• **What the task asks**:
Please write out all the data that follows exactly, without the pictures.

• **The input**:
· · · · · · ·
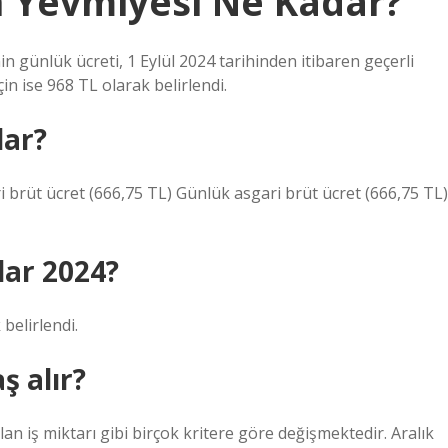
in Yevmiyesi Ne Kadar?
n günlük ücreti, 1 Eylül 2024 tarihinden itibaren geçerli
çin ise 968 TL olarak belirlendi.
dar?
i brüt ücret (666,75 TL) Günlük asgari brüt ücret (666,75 TL)
dar 2024?
belirlendi.
ş alır?
an iş miktarı gibi birçok kritere göre değişmektedir. Aralık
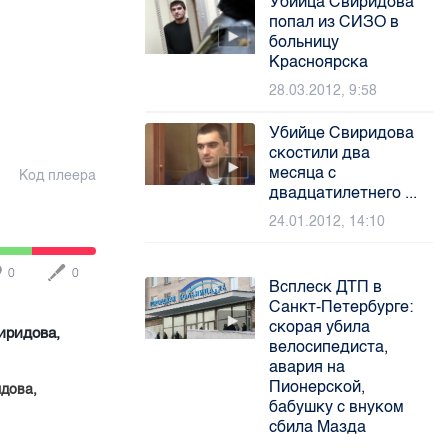
Убийца Свиридова
попал из СИЗО в
больницу
Красноярска
28.03.2012, 9:58
Убийце Свиридова
скостили два
месяца с
Код плеера
двадцатилетнего ...
24.01.2012, 14:10
0
0
Всплеск ДТП в
Санкт-Петербурге:
скорая убила
иридова,
велосипедиста,
авария на
Пионерской,
идова,
бабушку с внуком
сбила Мазда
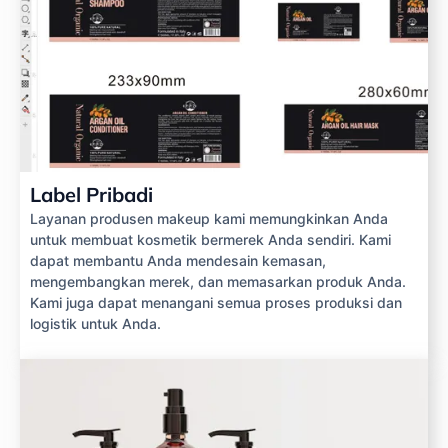
Label Pribadi
Layanan produsen makeup kami memungkinkan Anda
untuk membuat kosmetik bermerek Anda sendiri. Kami
dapat membantu Anda mendesain kemasan,
mengembangkan merek, dan memasarkan produk Anda.
Kami juga dapat menangani semua proses produksi dan
logistik untuk Anda.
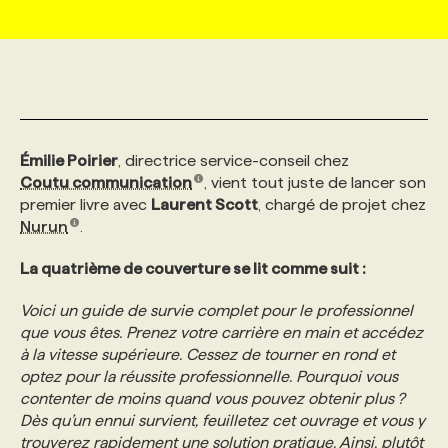
MARKETING ET COMMUNICATION
NOUVEAUX MANDATS
AFFICHEZ UN POSTE / TARIFS
CANDIDAT
BULLETIN RECRUTEMENT
NOS CONFÉRENCES
FORMATIONS
WEB & MÉDIAS SOCIAUX
VOIR LES OFFRES
AFFAIRES DE L'INDUSTRIE
CONSULTER LA CVTHÈQUE
INFOLETTRE PUBLICITÉ
FAQ
NOS FORMATIONS EN LIGNE
CHASSE DE TÊTE
Émilie Poirier
, directrice service-conseil chez
MARKETING DURABLE
PROFIL CANDIDAT
INITIATIVES NUMÉRIQUES
PROFIL ENTREPRISE
ANNONCEZ AVEC NOUS
ANNONCEZ AVEC NOUS
NOS PARCOURS DE FORMATIONS
SERVICE DE CHASSE DE TÊTE
Coutu communication
, vient tout juste de lancer son
premier livre avec
Laurent Scott
, chargé de projet chez
Nurun
.
GEO/SEO
PRIX ET DISTINCTIONS
FAQ
FORMATIONS PERSONNALISÉES
NOS TARIFS
La quatrième de couverture se lit comme suit :
ÉVÉNEMENTIEL
TENDANCES
ANNONCEZ AVEC NOUS
NOS FORMATEUR‧RICES
NOS EXPERTISES
Voici un guide de survie complet pour le professionnel
que vous êtes. Prenez votre carrière en main et accédez
à la vitesse supérieure. Cessez de tourner en rond et
NOS AUTEUR‧RICES
POURQUOI CHOISIR NOS FORMATIONS
FAQ
optez pour la réussite professionnelle. Pourquoi vous
contenter de moins quand vous pouvez obtenir plus ?
Dès qu’un ennui survient, feuilletez cet ouvrage et vous y
NOS TARIFS
ANNONCEZ AVEC NOUS
trouverez rapidement une solution pratique. Ainsi, plutôt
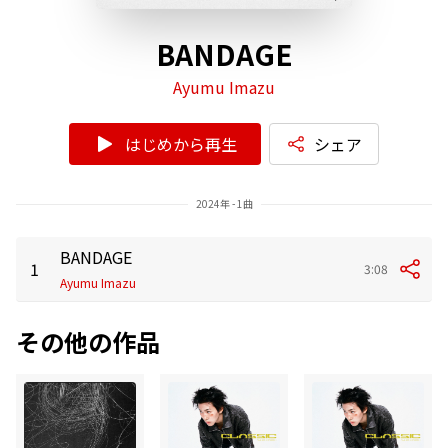
BANDAGE
Ayumu Imazu
はじめから再生
シェア
2024年 - 1曲
BANDAGE
1
3:08
Ayumu Imazu
その他の作品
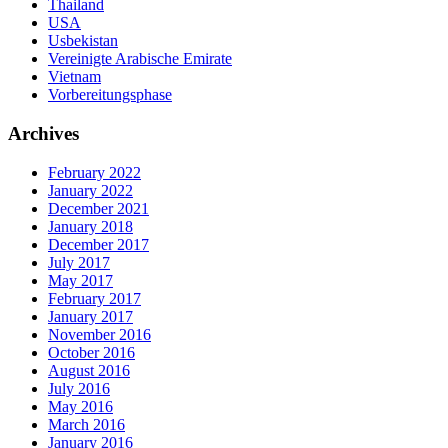
Thailand
USA
Usbekistan
Vereinigte Arabische Emirate
Vietnam
Vorbereitungsphase
Archives
February 2022
January 2022
December 2021
January 2018
December 2017
July 2017
May 2017
February 2017
January 2017
November 2016
October 2016
August 2016
July 2016
May 2016
March 2016
January 2016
· · · · · · ·
• **Answer for the task**:
in Yevmiyesi Ne Kadar?
n günlük ücreti, 1 Eylül 2024 tarihinden itibaren geçerli
çin ise 968 TL olarak belirlendi.
dar?
i brüt ücret (666,75 TL) Günlük asgari brüt ücret (666,75 TL)
dar 2024?
belirlendi.
ş alır?
an iş miktarı gibi birçok kritere göre değişmektedir. Aralık
Убийца Свиридова
попал из СИЗО в
больницу
Красноярска
28.03.2012, 9:58
Убийце Свиридова
скостили два
месяца с
Код плеера
двадцатилетнего ...
24.01.2012, 14:10
0
0
Всплеск ДТП в
Санкт-Петербурге:
скорая убила
иридова,
велосипедиста,
авария на
Пионерской,
идова,
бабушку с внуком
сбила Мазда
Label Pribadi
Layanan produsen makeup kami memungkinkan Anda
untuk membuat kosmetik bermerek Anda sendiri. Kami
dapat membantu Anda mendesain kemasan,
mengembangkan merek, dan memasarkan produk Anda.
Kami juga dapat menangani semua proses produksi dan
logistik untuk Anda.
MARKETING ET COMMUNICATION
NOUVEAUX MANDATS
AFFICHEZ UN POSTE / TARIFS
CANDIDAT
BULLETIN RECRUTEMENT
NOS CONFÉRENCES
FORMATIONS
WEB & MÉDIAS SOCIAUX
VOIR LES OFFRES
AFFAIRES DE L'INDUSTRIE
CONSULTER LA CVTHÈQUE
INFOLETTRE PUBLICITÉ
FAQ
NOS FORMATIONS EN LIGNE
CHASSE DE TÊTE
Émilie Poirier
, directrice service-conseil chez
MARKETING DURABLE
PROFIL CANDIDAT
INITIATIVES NUMÉRIQUES
PROFIL ENTREPRISE
ANNONCEZ AVEC NOUS
ANNONCEZ AVEC NOUS
NOS PARCOURS DE FORMATIONS
SERVICE DE CHASSE DE TÊTE
Coutu communication
, vient tout juste de lancer son
premier livre avec
Laurent Scott
, chargé de projet chez
Nurun
.
GEO/SEO
PRIX ET DISTINCTIONS
FAQ
FORMATIONS PERSONNALISÉES
NOS TARIFS
La quatrième de couverture se lit comme suit :
ÉVÉNEMENTIEL
TENDANCES
ANNONCEZ AVEC NOUS
NOS FORMATEUR‧RICES
NOS EXPERTISES
Voici un guide de survie complet pour le professionnel
que vous êtes. Prenez votre carrière en main et accédez
à la vitesse supérieure. Cessez de tourner en rond et
NOS AUTEUR‧RICES
POURQUOI CHOISIR NOS FORMATIONS
FAQ
optez pour la réussite professionnelle. Pourquoi vous
contenter de moins quand vous pouvez obtenir plus ?
Dès qu’un ennui survient, feuilletez cet ouvrage et vous y
NOS TARIFS
ANNONCEZ AVEC NOUS
trouverez rapidement une solution pratique. Ainsi, plutôt
BANDAGE
Ayumu Imazu
はじめから再生
シェア
2024年 - 1曲
BANDAGE
1
3:08
Ayumu Imazu
その他の作品
Thailand
USA
Usbekistan
Vereinigte Arabische Emirate
Vietnam
Vorbereitungsphase
Archives
February 2022
January 2022
December 2021
January 2018
December 2017
July 2017
May 2017
February 2017
January 2017
November 2016
October 2016
August 2016
July 2016
May 2016
March 2016
January 2016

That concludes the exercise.